The American academic chosen to lead NYU Shanghai, a liberal-arts campus expected to serve up to 3,000 students, is already working in China. Jeffrey S. Lehman, soon to become vice chancellor, founded a law school in the country in 2008, the first to award Chinese and American law degrees in one program.
Running NYU Shanghai is “a dream opportunity to extend the work I’ve been doing for the last five years in China,” said Mr. Lehman, speaking by phone from his office at Peking University School of Transnational Law, which is based not in the Chinese capital but in Shenzhen, on the Hong Kong border. “It is a chance to bring a great university to China, which is a country I’ve come to care for, and to help to develop a new model for education.”
He will be steering the new institution jointly with Yu Lizhong, president of NYU’s local partner, East China Normal University.
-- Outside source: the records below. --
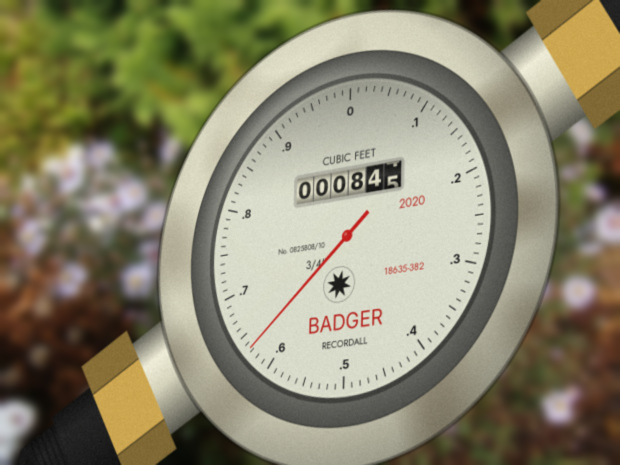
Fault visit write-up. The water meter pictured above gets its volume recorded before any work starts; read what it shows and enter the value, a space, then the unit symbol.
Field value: 844.63 ft³
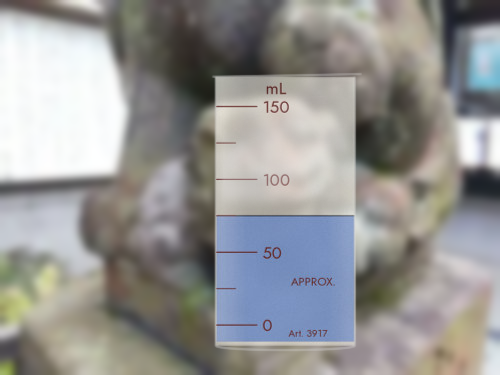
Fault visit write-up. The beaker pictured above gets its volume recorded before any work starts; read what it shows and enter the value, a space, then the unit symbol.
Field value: 75 mL
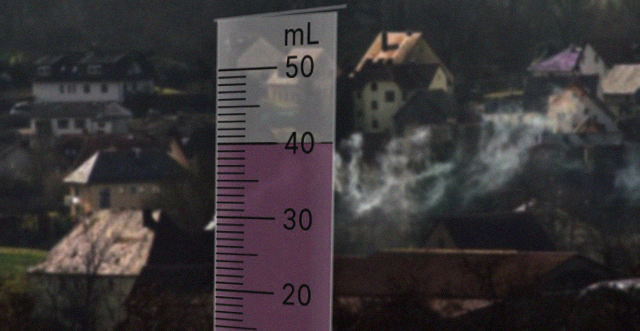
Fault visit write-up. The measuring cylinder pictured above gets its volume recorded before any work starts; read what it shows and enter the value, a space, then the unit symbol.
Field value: 40 mL
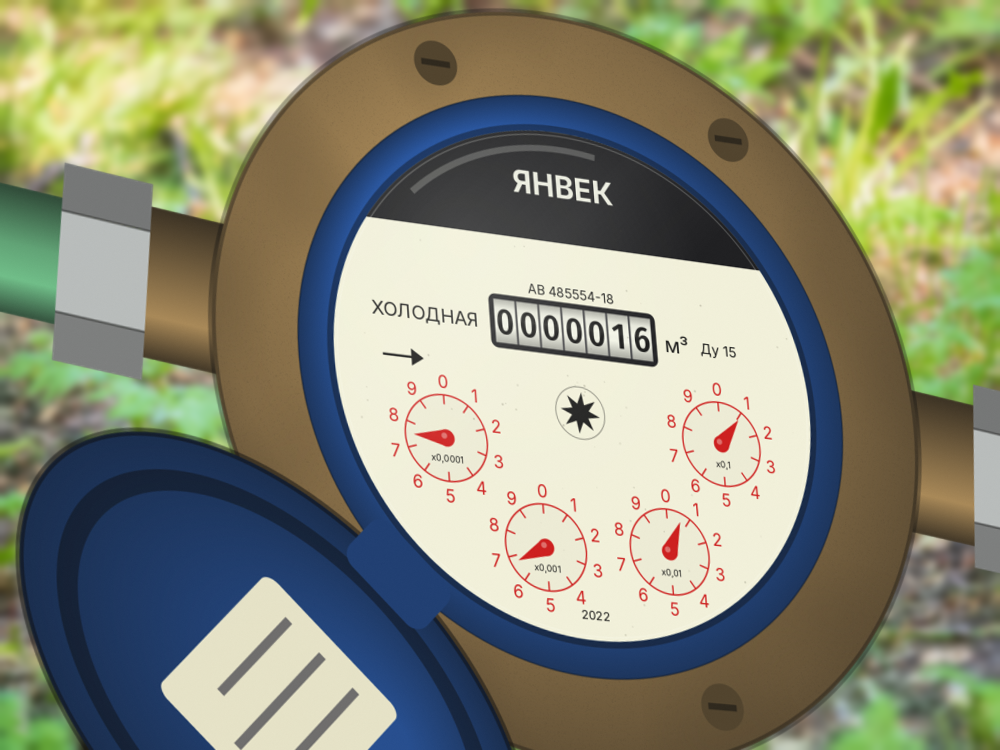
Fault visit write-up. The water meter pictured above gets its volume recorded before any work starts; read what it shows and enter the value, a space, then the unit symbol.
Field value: 16.1067 m³
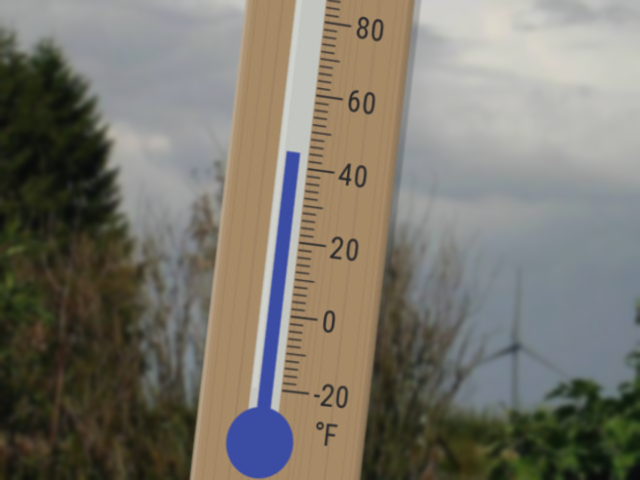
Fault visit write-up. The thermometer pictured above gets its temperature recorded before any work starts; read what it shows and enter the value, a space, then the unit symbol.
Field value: 44 °F
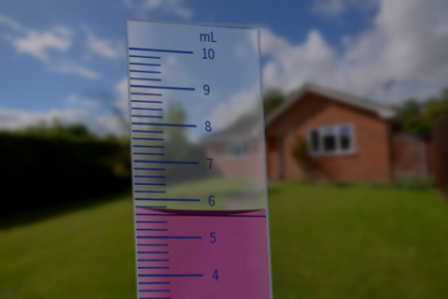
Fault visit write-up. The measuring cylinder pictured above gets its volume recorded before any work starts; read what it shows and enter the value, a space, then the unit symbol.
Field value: 5.6 mL
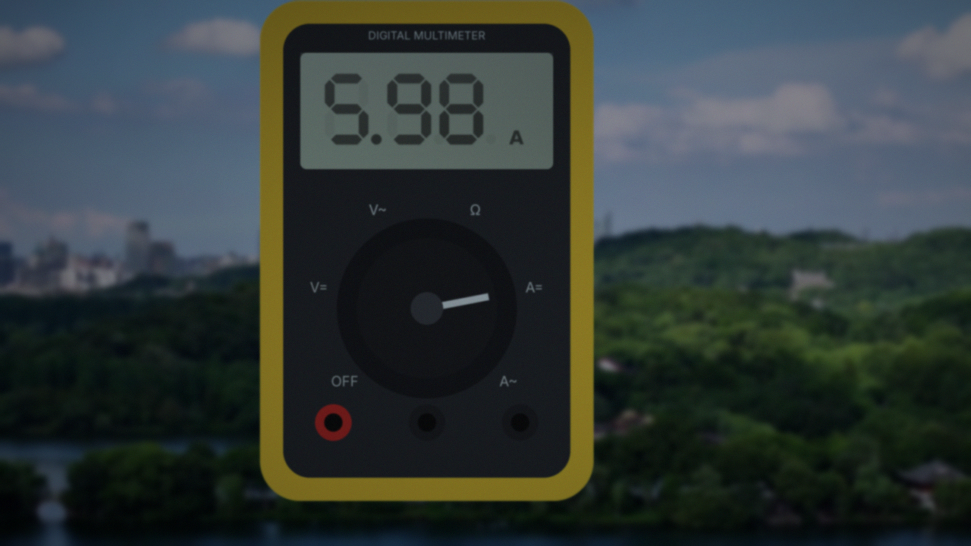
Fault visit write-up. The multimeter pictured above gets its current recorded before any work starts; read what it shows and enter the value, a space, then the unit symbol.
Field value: 5.98 A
In line with rules on academic joint ventures, Mr. Yu will be the chancellor and will play a major role in government relations. Mr. Lehman, as vice chancellor, will have free rein in academic affairs. The first students will arrive in fall 2013, the majority of them from China.
Before he went to China, Mr. Lehman, now 55, was dean of the University of Michigan Law School and then president of his alma mater, Cornell University. He quit in 2005, after just two years, because of disagreements with its Board of Trustees over how to realize the university’s long-term vision.
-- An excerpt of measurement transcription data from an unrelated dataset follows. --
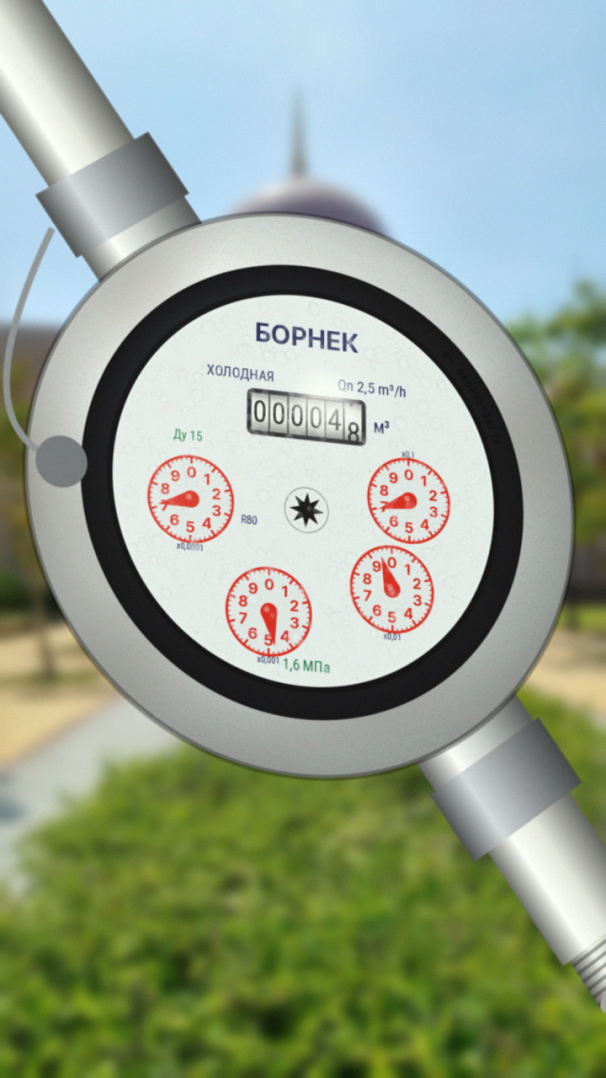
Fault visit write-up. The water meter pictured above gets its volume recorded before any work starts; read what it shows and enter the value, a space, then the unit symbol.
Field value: 47.6947 m³
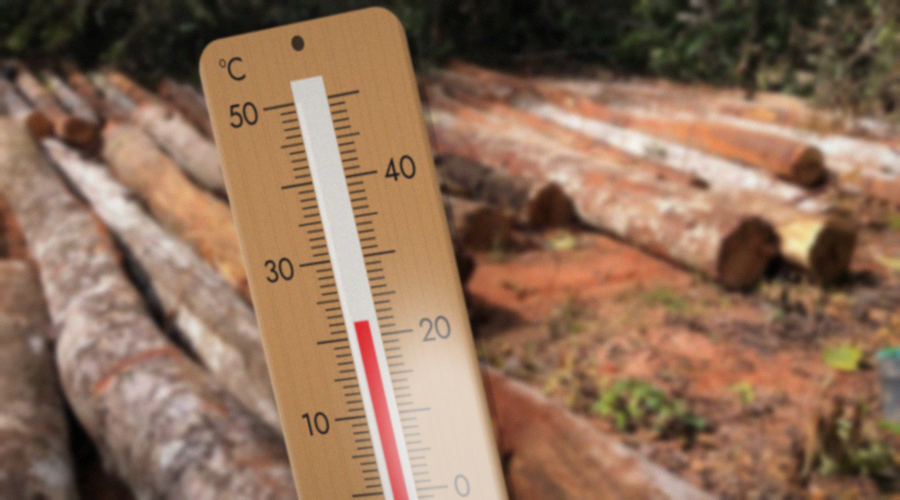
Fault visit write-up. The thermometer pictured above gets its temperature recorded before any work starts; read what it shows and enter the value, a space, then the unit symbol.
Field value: 22 °C
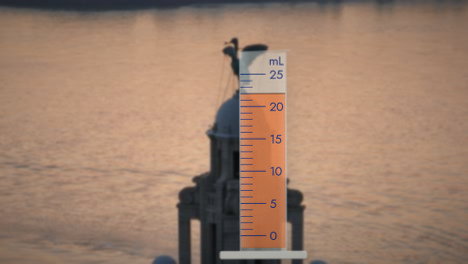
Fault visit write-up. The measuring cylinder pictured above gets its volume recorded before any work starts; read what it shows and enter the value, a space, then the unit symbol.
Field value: 22 mL
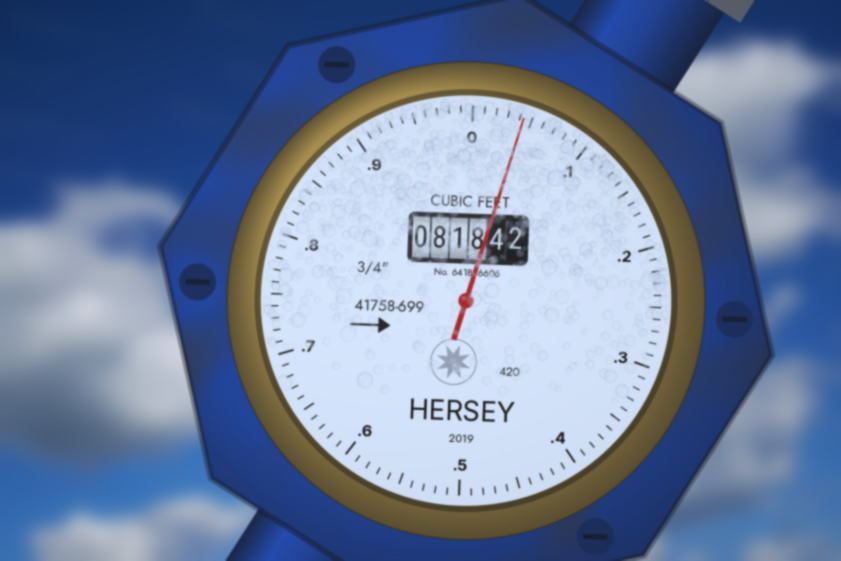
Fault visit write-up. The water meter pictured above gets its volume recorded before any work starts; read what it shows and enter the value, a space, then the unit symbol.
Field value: 81842.04 ft³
His next project, the law school in Shenzhen, reflects his strong belief in globalized education, which dates back to his junior year in Paris, and his excitement when he observed first-hand the rise of China, during a 1998 trip there with a State Department-backed lawyers’ delegation. His efforts to build academic bridges to China led Peking University to invite him to create a cross-cultural law school.
When NYU’s president got a similar invitation from Shanghai city officials, Mr. Lehman was an obvious person to call. John Sexton, NYU’s president and a longtime friend of Mr. Lehman’s, sought the Shenzhen law-school dean’s advice early on. Mr. Lehman served first as an informal consultant, then on the project payroll.
The talks with Chinese officials “never had the feel for us of dealing with a different side. It was a very organic process, and Jeff fit in beautifully,” says Mr. Sexton.
Mr. Lehman says his disappointment over his time at Cornell has taught him to make sure his vision of an institution is aligned with other people’s.
But many partnerships have foundered after promising beginnings.
How does he plan to avoid the common pitfalls of overseas offshoots, which are often less popular with local students than is going abroad to study, or are derailed by the difficulties of retaining high-quality tenured faculty?
“It needs to be a place that people want to go, and Shanghai meets that test,” he says. Stellar staff at NYU and “astonishing” people from elsewhere have already expressed interest, he says.
Mr. Lehman expects to be splitting time 50-50 between Shanghai and New York for the next year as he crams “to learn NYU” by meeting faculty.
Academic freedom in China is curtailed by red lines around such sensitive subjects as political reform or Tibetan independence. NYU’s agreement is that all campus discussions be unfettered. The law school in Shenzhen has had “absolutely zero problems,” Mr. Lehman says, even when guest lecturers gave controversial civil-rights classes. But, he says, “I expect there will come a moment when there will be a disagreement.”
Potential sources of friction are student activism (foreign students must realize they are not exempt from Chinese law, he warns) or the pragmatic materialism behind China’s leaders’ enthusiasm for innovation and the liberal arts.
When Mr. Lehman told Premier Wen Jiabao at a recent meeting that his current crop of law students were “magical, like young Harry Potters,” he says, the premier laughingly replied that he’d prefer to hear China’s youth compared to young Steve Jobs.